“In the evenings, I get drunk off good thoughts,” said Brunello Cucinelli last month in the twilight of the Umbrian Hills.
If that’s possible, then the entrepreneur’s new book is like a magnum of Chianti downed at short notice. It spills over with intoxicating ideas.
But the most compelling thought is this: that kindness and capitalism don’t need to be enemies.
You could tell that without turning a single page, however. Brunello Cucinelli may have built his company up from nothing to a valuation of more than 1.7 billion euros, but the designer has long insisted his success is meaningless without an overriding empathy and civility.
Solomeo, the tiny hamlet in the Umbrian hills to which Gentleman’s Journal was recently invited, is a case in point. Once a shrinking agricultural community, the town has been revitalised and restored single-handedly by the Brunello Cucinelli brand.
Mr Cucinelli grew up in a tiny rural farming community in Umbria. His family home had no electricity or running water. His overriding memories from childhood are of dawn starts at harvest, ox-drawn ploughs, and reading by candlelight. When he came to launch his company in 1978, his first run was just six cashmere jumpers, each dyed in bright, unexpected colours and made from yarn lent by an old friend.
Since then, the company has grown to become a modern luxury behemoth. When Brunello Cucinelli S.p.A was listed on the Milan Stock Exchange in 2013, it outperformed all market expectations at a time when the Italian stock market was in a historic slump.
“The first day the share increased by fifty percent — some sort of record,” Mr Cucinelli says. “I believe I gave a very effective speech focused on the humanistic company and the moral and economic dignity of human beings.”
It’s this philosophy that sits at the heart of Mr Cucinelli’s business empire. He calls it ‘Humanistic Capitalism’, but we say it’s just good sense. Here are six business lessons from The Dream of Solomeo, the entrepreneur’s remarkable new memoir.
The coffee shop holds better lectures than Harvard
“The Italian cafe has played such an important role in my youth. I consider under a different light things that were behind many cheerful jokes, card games, coffee cups drank around two in the morning and endless discussions about women, politics, philosophy and spirituality that lasted until dawn. I look back at things from that time and I recognise them for what they were: a personal university course in life and human knowledge.
“The cafe was like a theatre staging every night the tales of human life, ever the same, yet always new.”

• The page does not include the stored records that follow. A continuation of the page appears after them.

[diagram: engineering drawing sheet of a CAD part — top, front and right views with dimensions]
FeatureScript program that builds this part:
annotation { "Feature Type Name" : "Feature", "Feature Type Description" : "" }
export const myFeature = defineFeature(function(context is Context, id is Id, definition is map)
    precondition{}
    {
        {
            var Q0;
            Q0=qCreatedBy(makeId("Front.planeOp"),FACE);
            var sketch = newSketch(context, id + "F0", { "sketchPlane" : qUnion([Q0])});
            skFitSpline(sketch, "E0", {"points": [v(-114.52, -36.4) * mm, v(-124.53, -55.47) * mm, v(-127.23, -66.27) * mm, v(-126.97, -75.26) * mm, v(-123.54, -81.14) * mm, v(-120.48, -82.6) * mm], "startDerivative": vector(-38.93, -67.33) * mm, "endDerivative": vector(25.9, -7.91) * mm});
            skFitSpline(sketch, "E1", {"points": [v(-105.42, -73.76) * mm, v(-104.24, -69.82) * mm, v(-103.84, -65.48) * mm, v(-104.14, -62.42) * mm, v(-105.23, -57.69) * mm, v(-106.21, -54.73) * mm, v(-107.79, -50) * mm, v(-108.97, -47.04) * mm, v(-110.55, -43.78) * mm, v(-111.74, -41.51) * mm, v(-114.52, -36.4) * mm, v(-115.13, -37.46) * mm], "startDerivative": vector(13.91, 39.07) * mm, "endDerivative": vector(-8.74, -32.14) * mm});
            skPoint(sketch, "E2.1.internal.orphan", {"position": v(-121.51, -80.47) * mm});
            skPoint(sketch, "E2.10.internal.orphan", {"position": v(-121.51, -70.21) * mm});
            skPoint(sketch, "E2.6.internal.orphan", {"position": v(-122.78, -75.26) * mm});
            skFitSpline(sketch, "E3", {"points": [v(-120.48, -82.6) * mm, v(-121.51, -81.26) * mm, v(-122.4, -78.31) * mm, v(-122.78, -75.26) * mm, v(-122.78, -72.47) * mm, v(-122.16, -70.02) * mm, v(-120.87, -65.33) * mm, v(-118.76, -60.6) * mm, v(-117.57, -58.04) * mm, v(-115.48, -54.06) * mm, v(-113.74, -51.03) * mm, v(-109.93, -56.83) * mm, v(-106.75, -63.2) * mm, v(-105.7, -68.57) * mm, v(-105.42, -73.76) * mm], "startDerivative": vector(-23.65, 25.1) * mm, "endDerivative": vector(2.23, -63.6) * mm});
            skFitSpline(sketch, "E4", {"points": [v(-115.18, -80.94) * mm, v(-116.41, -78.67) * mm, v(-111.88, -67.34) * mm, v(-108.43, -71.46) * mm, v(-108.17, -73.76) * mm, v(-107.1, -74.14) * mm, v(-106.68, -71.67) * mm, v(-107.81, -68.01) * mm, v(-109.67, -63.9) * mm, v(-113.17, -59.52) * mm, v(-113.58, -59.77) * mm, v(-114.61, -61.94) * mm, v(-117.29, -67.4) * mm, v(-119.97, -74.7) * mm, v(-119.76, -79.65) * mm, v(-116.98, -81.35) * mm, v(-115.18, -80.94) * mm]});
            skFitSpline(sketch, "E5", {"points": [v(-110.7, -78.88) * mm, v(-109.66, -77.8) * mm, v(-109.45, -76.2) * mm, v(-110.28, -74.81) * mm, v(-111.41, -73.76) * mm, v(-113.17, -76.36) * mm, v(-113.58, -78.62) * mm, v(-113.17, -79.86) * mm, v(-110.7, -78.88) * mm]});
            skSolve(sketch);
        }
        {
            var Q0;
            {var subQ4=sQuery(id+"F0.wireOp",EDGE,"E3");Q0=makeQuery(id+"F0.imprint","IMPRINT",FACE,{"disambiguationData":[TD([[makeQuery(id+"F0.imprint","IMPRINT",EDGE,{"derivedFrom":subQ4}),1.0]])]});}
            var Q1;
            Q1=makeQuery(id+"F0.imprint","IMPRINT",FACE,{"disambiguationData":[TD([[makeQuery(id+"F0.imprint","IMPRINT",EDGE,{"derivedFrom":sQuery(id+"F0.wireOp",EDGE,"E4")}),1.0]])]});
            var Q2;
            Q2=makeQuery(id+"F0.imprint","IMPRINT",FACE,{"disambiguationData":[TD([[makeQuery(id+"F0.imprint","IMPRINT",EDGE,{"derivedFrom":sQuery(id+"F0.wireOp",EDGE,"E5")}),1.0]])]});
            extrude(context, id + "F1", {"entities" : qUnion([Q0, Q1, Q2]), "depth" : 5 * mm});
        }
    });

“In my early twenties I stumbled upon a text by Theodore Levitt, The Marketing Imagination, which dealt with the market economy. The strong idea was that developed countries would have to specialize in high quality products if they did not want to be ousted by emerging countries, which were learning to make medium quality products at a much lower cost. I was struck by the simple logic of this concept, which would become the cornerstone of my entrepreneurial mind-set.”
Question conventional wisdom
“The first meeting with Alessio, perhaps one of the most expert cashmere dyers in the world, was wonderful. I brought him six women’s jumpers and asked him to dye them in six different colours.
“His first blunt reply was: ‘You are crazy to dye cashmere in these colours’. I tried almost for a whole morning to convince him. I begged him to satisfy my request.
“At the end he told me: ‘Let’s try, but I cannot vouch for the outcome.’ It was undoubtedly the most important moment of my life.”
Be kind and be personable
“A major American bank went bankrupt with a thud resonating across the international financial world.
“I sent a personal letter to every single customer, almost in confidentiality, which more or less said: ‘Dear…, we have been working together for years, I do not know what is happening, but you should be aware that you can count on us.’ I received some touching and humane replies: if you are going through a difficult time and I offer my help with dignity and respect, everything become slightly easier.
“Still today I admittedly owe much to the good relations we constantly tried to create. Use always a pinch of kindness, because offensive words are easy to leave your mouth, but difficult to re-enter it, and they cause wounds that are hard to heal.”
If you’re going through hell, keep going
“I find this thought of Seneca very enchanting: ‘The wise man is always ready to defend himself against every attack, he will not retreat if poverty, mourning, infamy will assail him: he will advance, fearless, towards them and in the midst of them.”
Treat work as a game
“Work must never be so exhausting that it devours people’s lives, their rest, the time needed for establishing a balance between body and soul.
“The right work may be wearying, but it should just be a matter of physical fatigue; the mind should accept it as a game. The quality of a job depends on the work environment, and even more strongly on personal relations.
“Nietzsche says creativity develops its roots during childhood. It is very important to try to be always a little childish, to keep our ability to dream and laugh.”